Teknoloji

Kodak, Güney Kore’de giyim mağazalarıyla yeniden parlıyor

kodak güney kore

Bir zamanlar filmli fotoğraf makineleriyle özdeşleşen Kodak, ABD’de dijital dönüşümü kaçırarak sahneden inmişti. 2012’de iflas başvurusunda bulunan şirket, uzun süren yeniden yapılanma sürecinin ardından yıllık 1 milyar doları aşan gelirle faaliyet göstermeye devam ediyor. Ne var ki, kendi memleketinde hâlâ eski tanınırlığının uzağında bir yerde duruyor. ABD’de sessizliğe gömülmüş olan marka, başka bir kıtada yeniden sahneye çıktı.

Güney Kore’de Kodak’ın ismini taşıyan 120’den fazla fiziksel mağaza faaliyet gösteriyor. Bu mağazalarda tişört, şapka, çanta, sandalet gibi giyim ve aksesuar ürünleri satılıyor. Ürünlerin üzerinde büyük puntolarla yazılmış Kodak logosu dikkat çekiyor. Özellikle genç tüketiciler bu retro estetiğe büyük ilgi gösteriyor.

Güney Kore’deki gençler Kodak markasını sokakta giyerek yeniden gündeme taşıyor

Tüm bunların yanında, markanın duygusal bağ kurabilme yeteneğini hâlâ koruduğu ifade ediliyor. New York Times’a konuşan bazı tüketiciler, Kodak’ın hâlâ “anı biriktiren” bir marka olarak hissedildiğini söylüyor. Bu durum, markanın sadece geçmişe değil, bugünün hislerine de hitap edebildiğini gösteriyor. Güneydoğu Asya medya çevrelerinde ise Kodak’ın bölgedeki gençler arasında ciddi bir moda akımına dönüştüğü vurgulanıyor.

Kodak, bu yükselişi sadece moda üzerinden değil, aynı zamanda lisans gelirleriyle de destekliyor. Şirket geçen yıl marka lisanslama faaliyetlerinden 20 milyon dolar gelir elde etti. Beş yıl öncesine göre bu alandaki gelirini yüzde 35 artırmış durumda. Bu artış, giyim dışındaki farklı kategorilerde de Kodak markasının kullanılmaya başlandığını gösteriyor.

Marka artık yalnızca fotoğraf makinelerinde değil; gözlük, el feneri, boya, dürbün ve hatta güneş paneli gibi ürünlerde de karşımıza çıkıyor. Tüm bu ürünler Kodak’ın hikâye anlatıcılığı, yaratıcılık ve anı saklama gibi değerleriyle ilişkilendirilerek pazarlanıyor. Bu geniş kavramsal çerçeve, markanın farklı sektörlere yayılmasına olanak tanıyor. Üstelik tüketiciler bu çeşitlendirmeyi yapay değil, samimi buluyor.

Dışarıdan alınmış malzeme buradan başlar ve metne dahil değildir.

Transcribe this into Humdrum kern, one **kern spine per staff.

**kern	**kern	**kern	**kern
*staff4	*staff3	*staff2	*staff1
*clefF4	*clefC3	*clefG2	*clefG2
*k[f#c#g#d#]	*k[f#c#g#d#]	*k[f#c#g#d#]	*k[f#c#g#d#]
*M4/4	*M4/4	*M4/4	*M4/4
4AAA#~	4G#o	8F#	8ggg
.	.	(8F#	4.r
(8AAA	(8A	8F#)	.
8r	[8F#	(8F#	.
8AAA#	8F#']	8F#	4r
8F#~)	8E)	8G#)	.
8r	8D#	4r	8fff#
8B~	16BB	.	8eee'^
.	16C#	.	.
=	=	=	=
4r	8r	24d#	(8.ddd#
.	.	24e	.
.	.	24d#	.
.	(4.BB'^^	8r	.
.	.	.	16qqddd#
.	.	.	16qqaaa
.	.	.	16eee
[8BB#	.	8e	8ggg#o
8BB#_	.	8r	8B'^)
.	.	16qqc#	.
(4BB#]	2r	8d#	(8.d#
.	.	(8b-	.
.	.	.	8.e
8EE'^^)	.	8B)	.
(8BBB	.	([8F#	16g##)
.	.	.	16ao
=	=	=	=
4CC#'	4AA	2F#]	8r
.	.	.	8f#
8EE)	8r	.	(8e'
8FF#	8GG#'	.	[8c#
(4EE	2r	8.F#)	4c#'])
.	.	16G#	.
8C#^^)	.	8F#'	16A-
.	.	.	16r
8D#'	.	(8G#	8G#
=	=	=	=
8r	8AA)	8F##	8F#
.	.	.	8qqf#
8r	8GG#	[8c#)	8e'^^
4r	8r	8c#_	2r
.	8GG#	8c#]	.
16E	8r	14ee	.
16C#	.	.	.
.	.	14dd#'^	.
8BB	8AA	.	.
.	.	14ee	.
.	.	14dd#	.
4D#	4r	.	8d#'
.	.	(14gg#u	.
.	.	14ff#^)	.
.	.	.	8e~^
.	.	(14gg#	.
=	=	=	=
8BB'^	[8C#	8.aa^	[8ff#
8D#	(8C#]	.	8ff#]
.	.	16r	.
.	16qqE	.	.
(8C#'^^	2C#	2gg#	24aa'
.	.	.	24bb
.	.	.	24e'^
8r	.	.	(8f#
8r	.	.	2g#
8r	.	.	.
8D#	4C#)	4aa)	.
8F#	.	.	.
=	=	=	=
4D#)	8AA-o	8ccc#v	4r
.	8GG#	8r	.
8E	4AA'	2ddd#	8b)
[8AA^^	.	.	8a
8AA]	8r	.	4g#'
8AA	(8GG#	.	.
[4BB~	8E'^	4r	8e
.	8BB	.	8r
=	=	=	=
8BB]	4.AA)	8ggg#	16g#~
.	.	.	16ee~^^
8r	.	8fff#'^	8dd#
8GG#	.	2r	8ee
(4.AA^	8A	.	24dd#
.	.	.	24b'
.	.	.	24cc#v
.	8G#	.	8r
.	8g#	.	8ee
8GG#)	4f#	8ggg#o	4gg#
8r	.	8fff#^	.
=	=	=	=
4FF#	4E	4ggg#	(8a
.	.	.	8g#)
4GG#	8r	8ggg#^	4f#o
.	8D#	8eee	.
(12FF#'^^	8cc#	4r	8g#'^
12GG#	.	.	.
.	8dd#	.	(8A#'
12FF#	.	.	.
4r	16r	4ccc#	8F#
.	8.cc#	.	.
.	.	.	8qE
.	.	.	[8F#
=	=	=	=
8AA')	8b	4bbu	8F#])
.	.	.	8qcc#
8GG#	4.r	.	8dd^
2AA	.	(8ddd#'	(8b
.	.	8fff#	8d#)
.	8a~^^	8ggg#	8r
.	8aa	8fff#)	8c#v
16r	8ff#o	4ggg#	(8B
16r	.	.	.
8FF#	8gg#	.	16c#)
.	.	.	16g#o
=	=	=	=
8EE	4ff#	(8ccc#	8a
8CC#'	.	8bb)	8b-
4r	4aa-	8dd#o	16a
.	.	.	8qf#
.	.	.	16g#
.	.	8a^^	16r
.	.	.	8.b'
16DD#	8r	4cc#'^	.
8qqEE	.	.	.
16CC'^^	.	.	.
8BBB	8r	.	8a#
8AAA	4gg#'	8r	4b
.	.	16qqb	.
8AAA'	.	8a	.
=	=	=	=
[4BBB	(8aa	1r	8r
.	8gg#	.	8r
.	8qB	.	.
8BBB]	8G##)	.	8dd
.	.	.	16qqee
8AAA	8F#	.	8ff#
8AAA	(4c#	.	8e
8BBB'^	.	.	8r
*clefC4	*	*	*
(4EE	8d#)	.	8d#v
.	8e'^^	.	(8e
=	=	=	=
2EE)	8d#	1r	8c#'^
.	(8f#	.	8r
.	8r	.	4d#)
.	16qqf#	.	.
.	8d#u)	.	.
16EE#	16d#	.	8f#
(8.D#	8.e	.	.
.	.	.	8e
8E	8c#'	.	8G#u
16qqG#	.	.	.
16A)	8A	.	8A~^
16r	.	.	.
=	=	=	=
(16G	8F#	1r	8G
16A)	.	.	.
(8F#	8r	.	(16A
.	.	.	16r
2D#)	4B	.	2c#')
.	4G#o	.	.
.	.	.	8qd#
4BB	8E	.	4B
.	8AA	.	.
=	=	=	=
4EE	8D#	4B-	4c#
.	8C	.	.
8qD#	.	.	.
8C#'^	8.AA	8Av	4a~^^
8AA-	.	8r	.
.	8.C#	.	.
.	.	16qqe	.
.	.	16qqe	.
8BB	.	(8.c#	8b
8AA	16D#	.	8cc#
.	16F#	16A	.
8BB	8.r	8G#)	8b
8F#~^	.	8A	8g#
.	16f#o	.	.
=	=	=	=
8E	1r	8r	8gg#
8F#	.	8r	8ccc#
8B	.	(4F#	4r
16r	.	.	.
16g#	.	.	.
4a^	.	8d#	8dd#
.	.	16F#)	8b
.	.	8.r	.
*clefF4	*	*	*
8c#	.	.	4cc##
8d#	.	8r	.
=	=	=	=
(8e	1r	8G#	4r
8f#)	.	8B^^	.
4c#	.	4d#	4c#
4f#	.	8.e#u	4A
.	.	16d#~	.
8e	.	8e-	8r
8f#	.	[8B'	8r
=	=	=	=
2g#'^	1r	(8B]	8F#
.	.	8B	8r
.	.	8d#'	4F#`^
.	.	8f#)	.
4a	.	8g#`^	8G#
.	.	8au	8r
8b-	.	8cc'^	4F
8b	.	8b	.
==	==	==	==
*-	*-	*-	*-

Güney Kore’deki bu ilginin altında “newtro” olarak bilinen gençlik hareketi de yatıyor. “New” (yeni) ve “retro” (geçmiş) kelimelerinin birleşiminden oluşan bu akım, geçmişe ait unsurları modern formlarla yeniden gündeme getiriyor. Filmli fotoğrafçılığa olan ilginin de artmasıyla birlikte Kodak’ın eski logosu ve tasarımı yeniden cazip hâle geliyor. Tüm bunların yanında, markanın taşıdığı nostaljik anlamlar da tercih edilmesinde etkili oluyor.

Bu değişim her ne kadar Güney Kore özelinde başarılı görünse de, bazı uzmanlar bu durumu eleştirel bir gözle değerlendiriyor. Northwestern Üniversitesi’nden pazarlama profesörü Timothy Calkins, Kodak’ın bu hamlesini zayıflayan bir markanın hayatta kalma çabası olarak yorumluyor. Ona göre, bu çeşitlendirme stratejisi şirketin asıl gücünü yitirdiğini gösteriyor. Bu tür girişimlerin genellikle markanın eski çekiciliğini kurtarma arayışından kaynaklandığını savunuyor.

Ne var ki, Kodak’ın Güney Kore’de ulaştığı görünürlük ve tüketici ilgisi bu görüşlere tam olarak uymuyor. Giyim mağazalarının sayısı, gençler arasındaki popülaritesi ve sosyal medyada gördüğü ilgi, markanın hâlâ hatırı sayılır bir etkiye sahip olduğunu ortaya koyuyor. Güney Koreli tüketicilerin retroya olan ilgisi ve duygusal markalara olan bağlılığı, Kodak gibi geçmişi güçlü markalar için bir yeniden doğuş zemini hazırlıyor. Bu süreçte Kodak, sadece geçmişini değil, yeni neslin zevklerini de dikkate alarak konumlanıyor.